[Collected data entries]
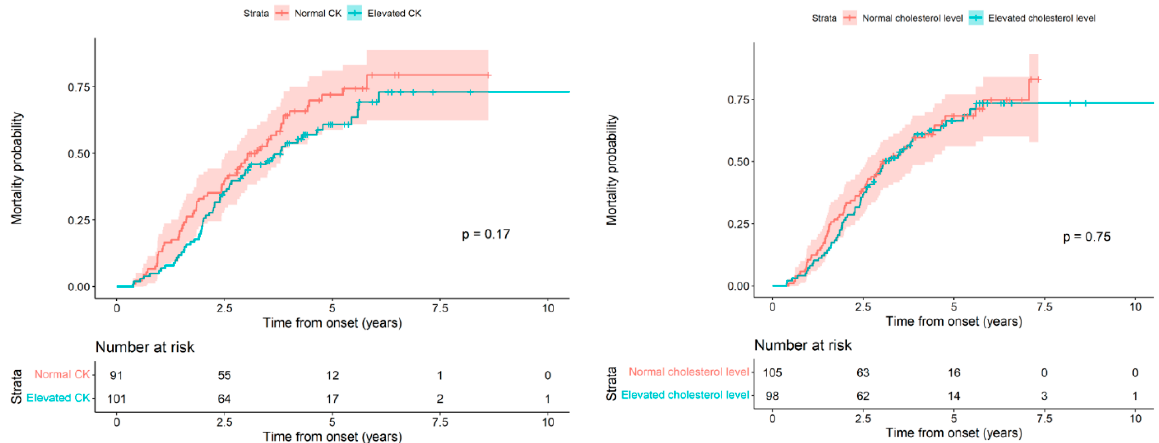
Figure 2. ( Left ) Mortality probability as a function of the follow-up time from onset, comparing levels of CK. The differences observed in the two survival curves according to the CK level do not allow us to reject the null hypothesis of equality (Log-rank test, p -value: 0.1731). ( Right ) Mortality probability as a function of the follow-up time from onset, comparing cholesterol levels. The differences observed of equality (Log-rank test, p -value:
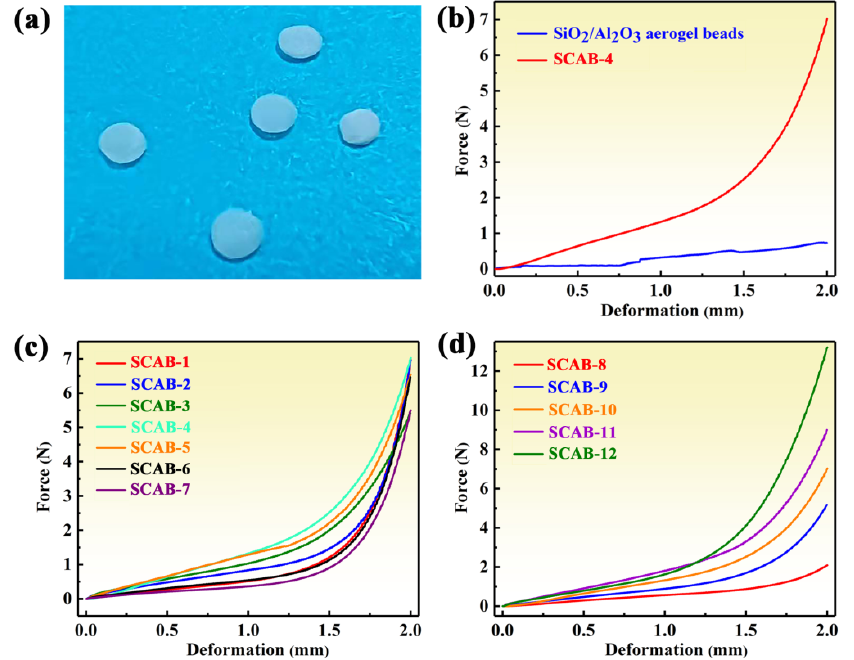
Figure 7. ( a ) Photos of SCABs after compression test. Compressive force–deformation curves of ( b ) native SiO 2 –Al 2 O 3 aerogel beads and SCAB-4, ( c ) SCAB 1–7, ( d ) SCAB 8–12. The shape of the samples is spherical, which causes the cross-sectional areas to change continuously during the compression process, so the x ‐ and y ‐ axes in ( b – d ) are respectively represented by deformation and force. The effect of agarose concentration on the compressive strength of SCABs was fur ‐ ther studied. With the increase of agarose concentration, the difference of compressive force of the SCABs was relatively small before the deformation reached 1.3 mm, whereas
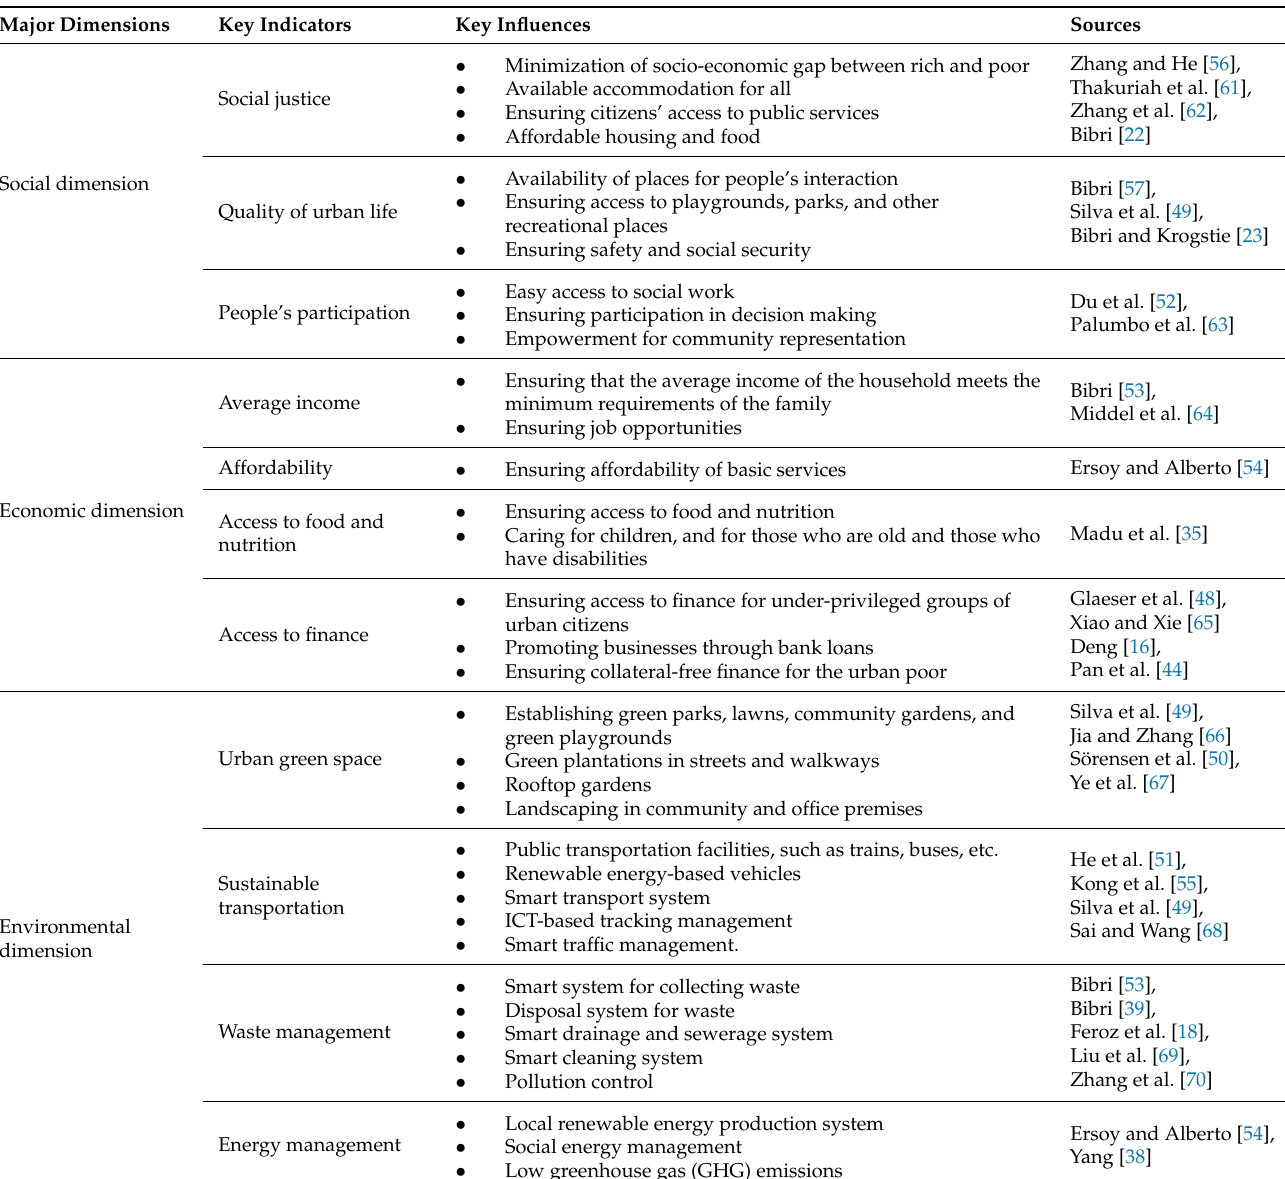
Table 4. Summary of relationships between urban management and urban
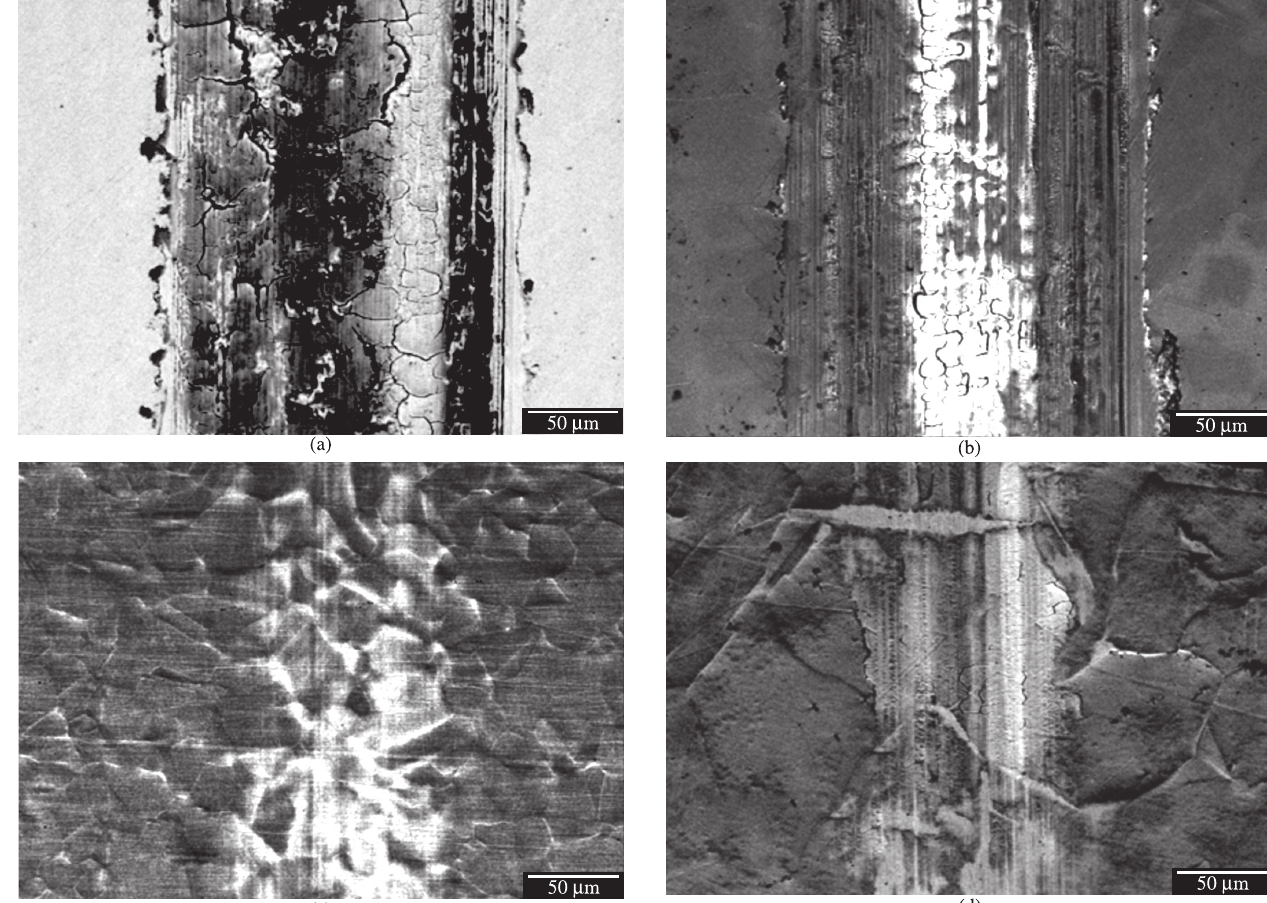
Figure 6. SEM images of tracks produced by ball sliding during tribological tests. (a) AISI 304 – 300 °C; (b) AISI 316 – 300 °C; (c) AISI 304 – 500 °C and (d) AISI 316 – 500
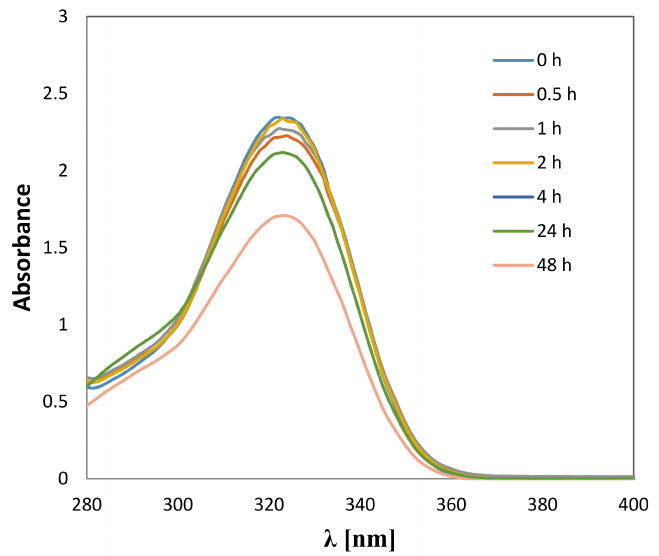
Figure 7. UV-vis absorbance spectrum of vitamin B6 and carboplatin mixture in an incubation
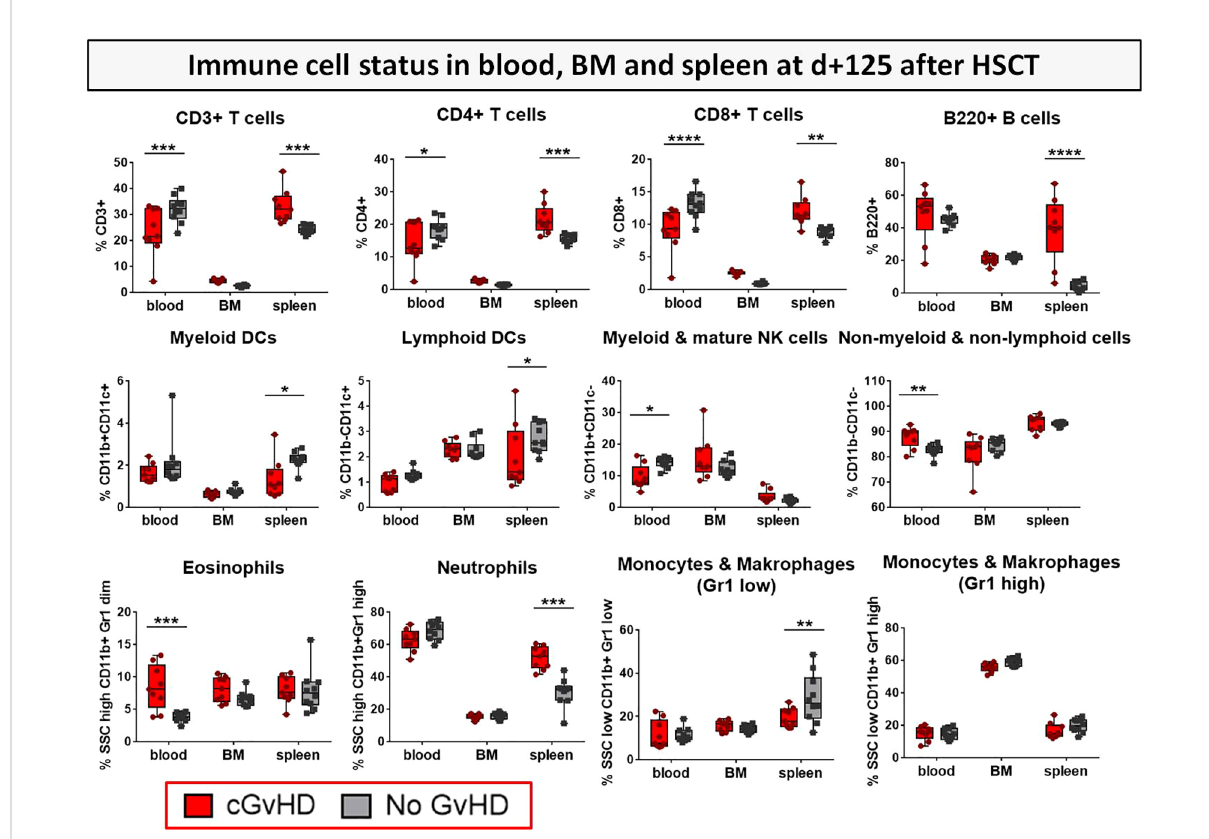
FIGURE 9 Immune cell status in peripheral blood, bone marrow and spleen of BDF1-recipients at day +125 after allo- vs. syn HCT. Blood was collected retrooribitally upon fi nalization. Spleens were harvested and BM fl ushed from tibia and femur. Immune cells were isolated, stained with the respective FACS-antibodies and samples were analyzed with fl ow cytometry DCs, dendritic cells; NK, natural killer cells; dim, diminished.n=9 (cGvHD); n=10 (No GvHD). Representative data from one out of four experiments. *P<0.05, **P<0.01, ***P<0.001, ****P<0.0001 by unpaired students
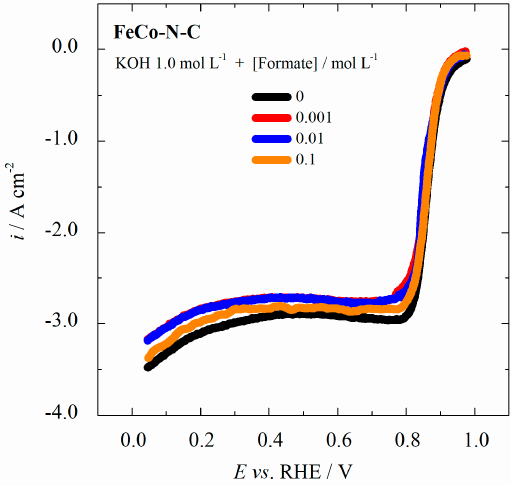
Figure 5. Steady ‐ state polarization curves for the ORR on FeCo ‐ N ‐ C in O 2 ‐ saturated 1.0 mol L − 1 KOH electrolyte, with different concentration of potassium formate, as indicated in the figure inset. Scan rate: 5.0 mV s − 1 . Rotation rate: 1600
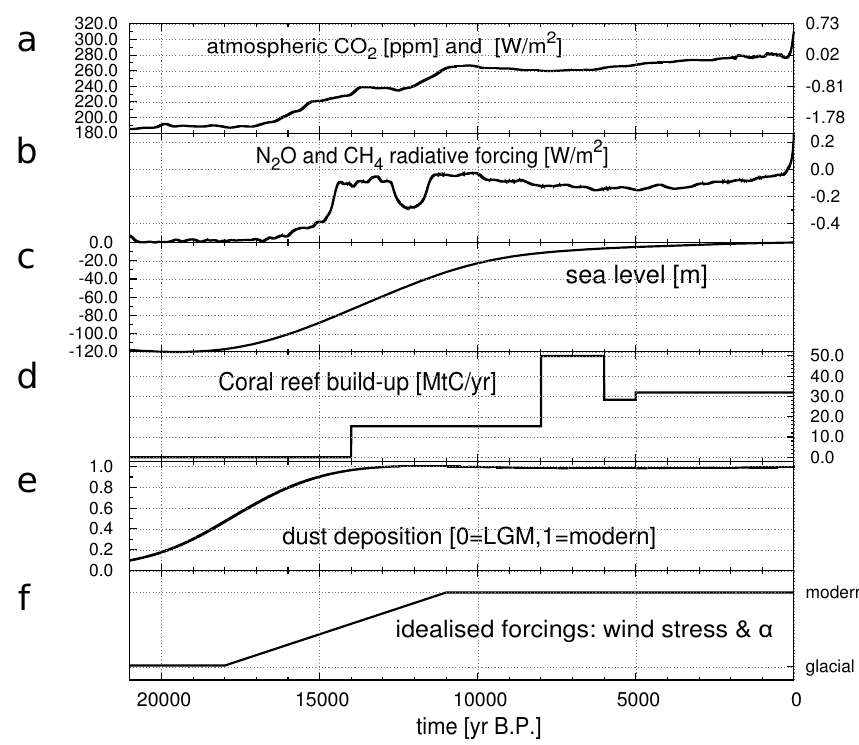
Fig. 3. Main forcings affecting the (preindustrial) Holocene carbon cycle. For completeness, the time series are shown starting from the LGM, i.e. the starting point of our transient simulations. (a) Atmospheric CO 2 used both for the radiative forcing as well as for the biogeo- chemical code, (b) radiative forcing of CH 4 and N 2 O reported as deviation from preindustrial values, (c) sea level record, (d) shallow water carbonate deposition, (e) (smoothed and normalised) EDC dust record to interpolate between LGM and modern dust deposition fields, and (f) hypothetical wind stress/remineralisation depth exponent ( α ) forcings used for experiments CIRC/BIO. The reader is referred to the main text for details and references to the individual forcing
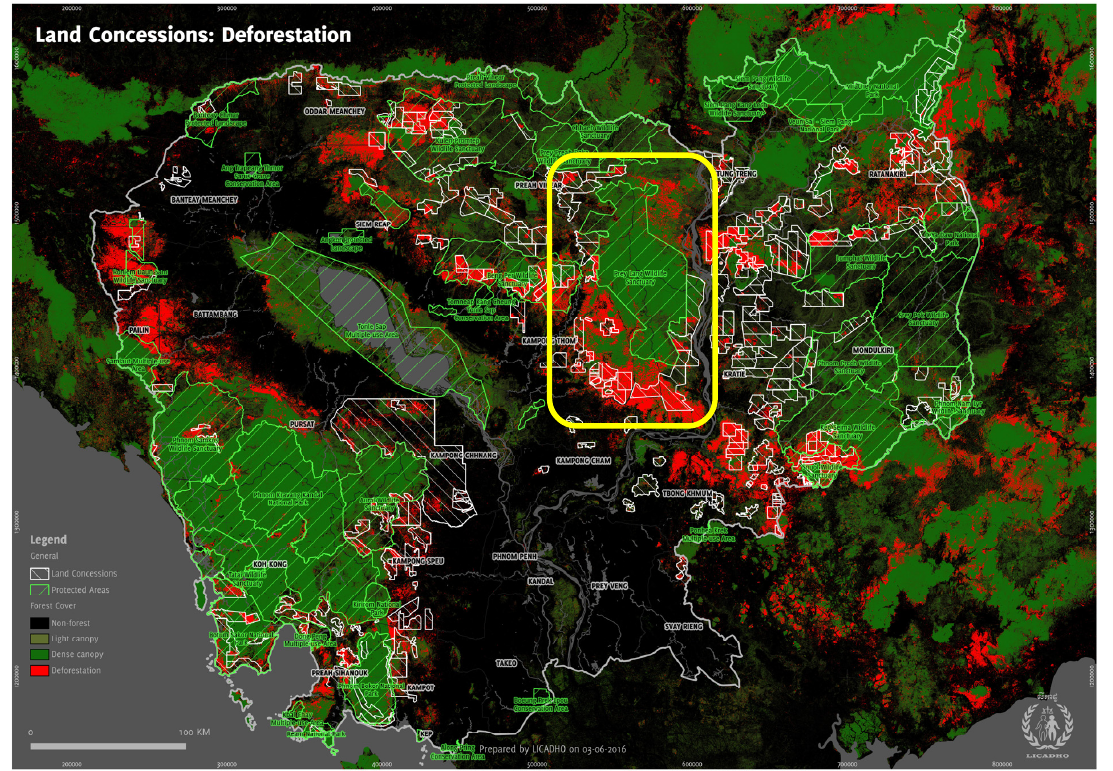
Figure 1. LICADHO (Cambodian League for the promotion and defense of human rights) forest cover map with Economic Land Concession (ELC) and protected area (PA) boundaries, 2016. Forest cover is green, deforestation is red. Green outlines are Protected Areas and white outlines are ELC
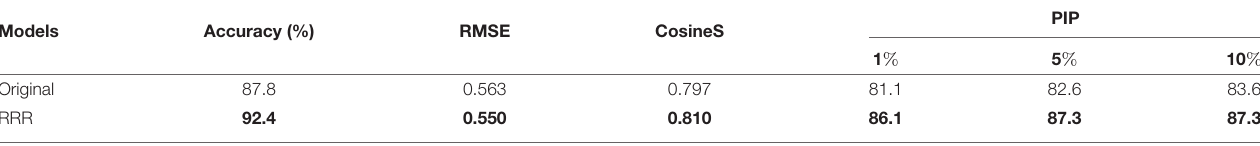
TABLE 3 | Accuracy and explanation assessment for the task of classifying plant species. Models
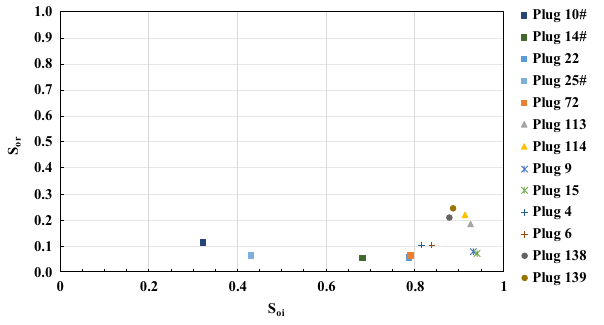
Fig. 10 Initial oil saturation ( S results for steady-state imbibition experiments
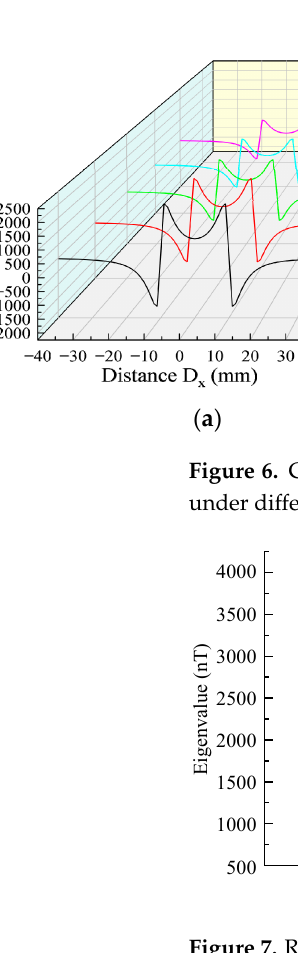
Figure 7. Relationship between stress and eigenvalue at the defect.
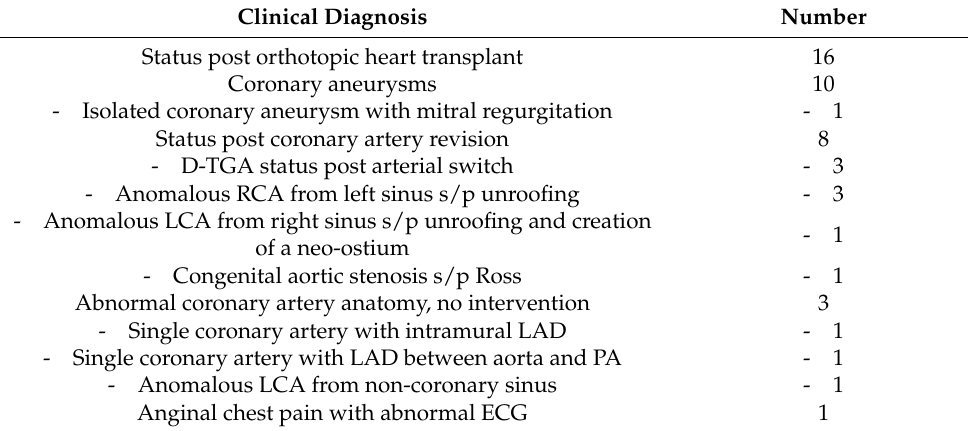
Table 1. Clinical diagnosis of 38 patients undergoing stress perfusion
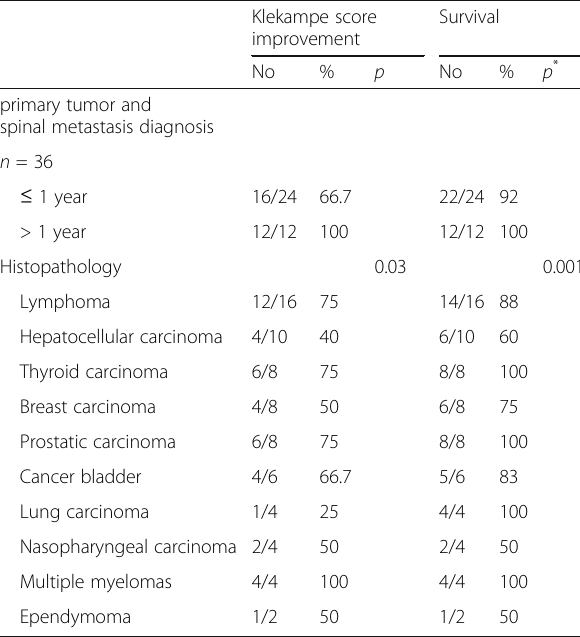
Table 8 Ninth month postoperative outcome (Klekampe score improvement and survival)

### WHAT IS EXPECTED
Without copying any images, transcribe the records exactly as they stand.

### RESULT OF THIS EXERCISE
Figure 2. ( Left ) Mortality probability as a function of the follow-up time from onset, comparing levels of CK. The differences observed in the two survival curves according to the CK level do not allow us to reject the null hypothesis of equality (Log-rank test, p -value: 0.1731). ( Right ) Mortality probability as a function of the follow-up time from onset, comparing cholesterol levels. The differences observed of equality (Log-rank test, p -value:
Figure 7. ( a ) Photos of SCABs after compression test. Compressive force–deformation curves of ( b ) native SiO 2 –Al 2 O 3 aerogel beads and SCAB-4, ( c ) SCAB 1–7, ( d ) SCAB 8–12. The shape of the samples is spherical, which causes the cross-sectional areas to change continuously during the compression process, so the x ‐ and y ‐ axes in ( b – d ) are respectively represented by deformation and force. The effect of agarose concentration on the compressive strength of SCABs was fur ‐ ther studied. With the increase of agarose concentration, the difference of compressive force of the SCABs was relatively small before the deformation reached 1.3 mm, whereas
Table 4. Summary of relationships between urban management and urban
Figure 6. SEM images of tracks produced by ball sliding during tribological tests. (a) AISI 304 – 300 °C; (b) AISI 316 – 300 °C; (c) AISI 304 – 500 °C and (d) AISI 316 – 500
Figure 7. UV-vis absorbance spectrum of vitamin B6 and carboplatin mixture in an incubation
FIGURE 9 Immune cell status in peripheral blood, bone marrow and spleen of BDF1-recipients at day +125 after allo- vs. syn HCT. Blood was collected retrooribitally upon fi nalization. Spleens were harvested and BM fl ushed from tibia and femur. Immune cells were isolated, stained with the respective FACS-antibodies and samples were analyzed with fl ow cytometry DCs, dendritic cells; NK, natural killer cells; dim, diminished.n=9 (cGvHD); n=10 (No GvHD). Representative data from one out of four experiments. *P<0.05, **P<0.01, ***P<0.001, ****P<0.0001 by unpaired students
Figure 5. Steady ‐ state polarization curves for the ORR on FeCo ‐ N ‐ C in O 2 ‐ saturated 1.0 mol L − 1 KOH electrolyte, with different concentration of potassium formate, as indicated in the figure inset. Scan rate: 5.0 mV s − 1 . Rotation rate: 1600
Fig. 3. Main forcings affecting the (preindustrial) Holocene carbon cycle. For completeness, the time series are shown starting from the LGM, i.e. the starting point of our transient simulations. (a) Atmospheric CO 2 used both for the radiative forcing as well as for the biogeo- chemical code, (b) radiative forcing of CH 4 and N 2 O reported as deviation from preindustrial values, (c) sea level record, (d) shallow water carbonate deposition, (e) (smoothed and normalised) EDC dust record to interpolate between LGM and modern dust deposition fields, and (f) hypothetical wind stress/remineralisation depth exponent ( α ) forcings used for experiments CIRC/BIO. The reader is referred to the main text for details and references to the individual forcing
Figure 1. LICADHO (Cambodian League for the promotion and defense of human rights) forest cover map with Economic Land Concession (ELC) and protected area (PA) boundaries, 2016. Forest cover is green, deforestation is red. Green outlines are Protected Areas and white outlines are ELC
TABLE 3 | Accuracy and explanation assessment for the task of classifying plant species. Models
Fig. 10 Initial oil saturation ( S results for steady-state imbibition experiments
Figure 7. Relationship between stress and eigenvalue at the defect.
Table 1. Clinical diagnosis of 38 patients undergoing stress perfusion
Table 8 Ninth month postoperative outcome (Klekampe score improvement and survival)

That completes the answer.